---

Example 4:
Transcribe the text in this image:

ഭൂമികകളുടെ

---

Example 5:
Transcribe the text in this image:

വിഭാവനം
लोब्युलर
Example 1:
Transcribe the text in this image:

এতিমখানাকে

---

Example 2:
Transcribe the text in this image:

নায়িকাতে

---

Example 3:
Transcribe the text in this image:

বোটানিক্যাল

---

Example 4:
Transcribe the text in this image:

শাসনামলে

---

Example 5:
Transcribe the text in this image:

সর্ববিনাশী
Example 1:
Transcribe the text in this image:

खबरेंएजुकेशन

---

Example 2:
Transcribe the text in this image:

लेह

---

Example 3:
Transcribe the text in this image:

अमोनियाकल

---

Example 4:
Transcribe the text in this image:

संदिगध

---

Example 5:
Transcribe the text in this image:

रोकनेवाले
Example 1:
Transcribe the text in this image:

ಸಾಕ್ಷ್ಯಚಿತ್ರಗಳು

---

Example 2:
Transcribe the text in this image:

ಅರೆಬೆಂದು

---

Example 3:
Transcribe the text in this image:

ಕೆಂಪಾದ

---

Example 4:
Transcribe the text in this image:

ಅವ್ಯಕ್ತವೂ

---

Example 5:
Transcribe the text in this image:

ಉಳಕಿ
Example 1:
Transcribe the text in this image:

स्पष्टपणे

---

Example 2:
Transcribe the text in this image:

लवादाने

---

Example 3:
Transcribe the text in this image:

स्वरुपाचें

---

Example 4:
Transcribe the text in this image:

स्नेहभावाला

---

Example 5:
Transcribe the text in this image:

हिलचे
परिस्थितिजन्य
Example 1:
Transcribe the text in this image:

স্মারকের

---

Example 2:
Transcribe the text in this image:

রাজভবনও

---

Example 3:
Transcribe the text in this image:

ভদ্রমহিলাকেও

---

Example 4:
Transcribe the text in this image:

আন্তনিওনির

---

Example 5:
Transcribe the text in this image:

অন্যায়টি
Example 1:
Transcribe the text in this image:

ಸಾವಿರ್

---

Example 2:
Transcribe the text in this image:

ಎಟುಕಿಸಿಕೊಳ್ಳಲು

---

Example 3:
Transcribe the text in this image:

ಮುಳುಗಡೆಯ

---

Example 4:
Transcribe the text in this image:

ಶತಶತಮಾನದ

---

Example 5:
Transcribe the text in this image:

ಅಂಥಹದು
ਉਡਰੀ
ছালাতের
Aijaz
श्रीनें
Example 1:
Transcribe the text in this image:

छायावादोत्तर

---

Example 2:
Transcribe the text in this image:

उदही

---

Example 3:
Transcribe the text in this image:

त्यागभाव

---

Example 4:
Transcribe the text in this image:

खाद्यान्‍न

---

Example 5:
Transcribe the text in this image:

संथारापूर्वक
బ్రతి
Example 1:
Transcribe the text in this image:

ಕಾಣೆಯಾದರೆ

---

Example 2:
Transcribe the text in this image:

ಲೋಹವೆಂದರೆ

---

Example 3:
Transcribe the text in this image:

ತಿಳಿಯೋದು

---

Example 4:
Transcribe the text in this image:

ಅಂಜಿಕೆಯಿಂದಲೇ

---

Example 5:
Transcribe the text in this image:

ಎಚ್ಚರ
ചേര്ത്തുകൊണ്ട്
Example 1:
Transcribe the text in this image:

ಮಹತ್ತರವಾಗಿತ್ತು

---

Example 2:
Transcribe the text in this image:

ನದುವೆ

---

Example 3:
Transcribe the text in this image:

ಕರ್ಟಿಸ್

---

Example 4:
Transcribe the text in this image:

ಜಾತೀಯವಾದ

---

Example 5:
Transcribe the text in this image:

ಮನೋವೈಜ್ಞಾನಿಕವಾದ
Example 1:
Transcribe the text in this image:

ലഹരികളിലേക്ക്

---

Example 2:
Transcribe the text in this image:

============

Every line of the data above belongs in the answer, unchanged.

_Problem solution_:
---

Example 4:
Transcribe the text in this image:

ഭൂമികകളുടെ

---

Example 5:
Transcribe the text in this image:

വിഭാവനം
लोब्युलर
Example 1:
Transcribe the text in this image:

এতিমখানাকে

---

Example 2:
Transcribe the text in this image:

নায়িকাতে

---

Example 3:
Transcribe the text in this image:

বোটানিক্যাল

---

Example 4:
Transcribe the text in this image:

শাসনামলে

---

Example 5:
Transcribe the text in this image:

সর্ববিনাশী
Example 1:
Transcribe the text in this image:

खबरेंएजुकेशन

---

Example 2:
Transcribe the text in this image:

लेह

---

Example 3:
Transcribe the text in this image:

अमोनियाकल

---

Example 4:
Transcribe the text in this image:

संदिगध

---

Example 5:
Transcribe the text in this image:

रोकनेवाले
Example 1:
Transcribe the text in this image:

ಸಾಕ್ಷ್ಯಚಿತ್ರಗಳು

---

Example 2:
Transcribe the text in this image:

ಅರೆಬೆಂದು

---

Example 3:
Transcribe the text in this image:

ಕೆಂಪಾದ

---

Example 4:
Transcribe the text in this image:

ಅವ್ಯಕ್ತವೂ

---

Example 5:
Transcribe the text in this image:

ಉಳಕಿ
Example 1:
Transcribe the text in this image:

स्पष्टपणे

---

Example 2:
Transcribe the text in this image:

लवादाने

---

Example 3:
Transcribe the text in this image:

स्वरुपाचें

---

Example 4:
Transcribe the text in this image:

स्नेहभावाला

---

Example 5:
Transcribe the text in this image:

हिलचे
परिस्थितिजन्य
Example 1:
Transcribe the text in this image:

স্মারকের

---

Example 2:
Transcribe the text in this image:

রাজভবনও

---

Example 3:
Transcribe the text in this image:

ভদ্রমহিলাকেও

---

Example 4:
Transcribe the text in this image:

আন্তনিওনির

---

Example 5:
Transcribe the text in this image:

অন্যায়টি
Example 1:
Transcribe the text in this image:

ಸಾವಿರ್

---

Example 2:
Transcribe the text in this image:

ಎಟುಕಿಸಿಕೊಳ್ಳಲು

---

Example 3:
Transcribe the text in this image:

ಮುಳುಗಡೆಯ

---

Example 4:
Transcribe the text in this image:

ಶತಶತಮಾನದ

---

Example 5:
Transcribe the text in this image:

ಅಂಥಹದು
ਉਡਰੀ
ছালাতের
Aijaz
श्रीनें
Example 1:
Transcribe the text in this image:

छायावादोत्तर

---

Example 2:
Transcribe the text in this image:

उदही

---

Example 3:
Transcribe the text in this image:

त्यागभाव

---

Example 4:
Transcribe the text in this image:

खाद्यान्‍न

---

Example 5:
Transcribe the text in this image:

संथारापूर्वक
బ్రతి
Example 1:
Transcribe the text in this image:

ಕಾಣೆಯಾದರೆ

---

Example 2:
Transcribe the text in this image:

ಲೋಹವೆಂದರೆ

---

Example 3:
Transcribe the text in this image:

ತಿಳಿಯೋದು

---

Example 4:
Transcribe the text in this image:

ಅಂಜಿಕೆಯಿಂದಲೇ

---

Example 5:
Transcribe the text in this image:

ಎಚ್ಚರ
ചേര്ത്തുകൊണ്ട്
Example 1:
Transcribe the text in this image:

ಮಹತ್ತರವಾಗಿತ್ತು

---

Example 2:
Transcribe the text in this image:

ನದುವೆ

---

Example 3:
Transcribe the text in this image:

ಕರ್ಟಿಸ್

---

Example 4:
Transcribe the text in this image:

ಜಾತೀಯವಾದ

---

Example 5:
Transcribe the text in this image:

ಮನೋವೈಜ್ಞಾನಿಕವಾದ
Example 1:
Transcribe the text in this image:

ലഹരികളിലേക്ക്

---

Example 2:
Transcribe the text in this image:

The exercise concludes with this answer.